L’épanouissement personnel serait, selon les coachs et les auteurs de livres de développement personnel, entièrement dépendant de la volonté de l’individu. Et le « moi » serait atteignable rapidement en appliquant quelques recettes simples…
Deux concepts essentiels sont prônés par le développement personnel : la cohérence (ou alignement) et l’attachement au moment présent. Il valorise, d’autre part, le « moi » sous contrôle quels que soient l’environnement, le contexte…
Et quid des « outils » et « kits » en tous genres proposés par le coachs et les auteurs de livres de développement personnel ?
Très prisés pendant un temps, ils sont tombés en désuétude faut d’avoir fiat leurs preuves.
Quant aux techniques comportementales, mises en avant par les chantres du développement personnel, elles prônent la rapidité, alors que, selon Julia de Funès, « nos devrions apprendre à être lents pour devenir forts, car la lenteur permet de ne pas disperser notre énergie à la moindre sollicitation et d’engranger de la puissance. »

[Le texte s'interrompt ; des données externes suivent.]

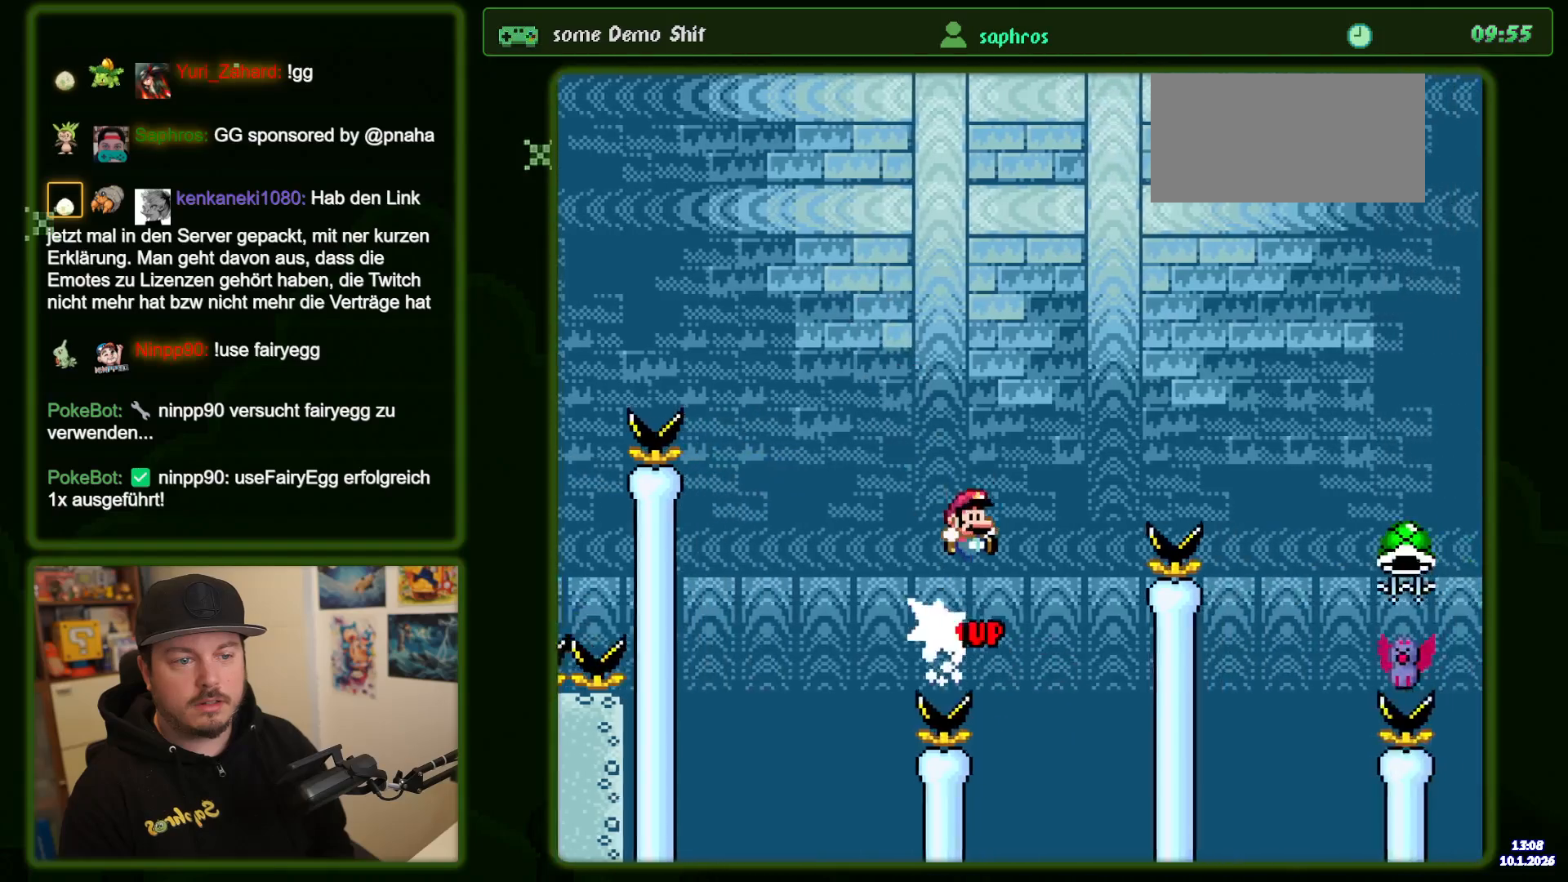
{"buttons": ["Y", "DPAD_RIGHT"], "events": []}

Les coachs avec leurs clients et les auteurs d’ouvrages de développement personnel avec leurs lecteurs entretiennent une relation de soumission psychologique.
Julia de Funès propose dans son livre une réflexion intéressante sur certaines dérives du « développement personnel » en faisant le parallèle avec des références aux pensées et principes de certains philosophes.
Ceci rend, à mon sens, le propos assez complexe pour un lecteur/une lectrice qui n’aurait jamais étudié un minimum la philosophie.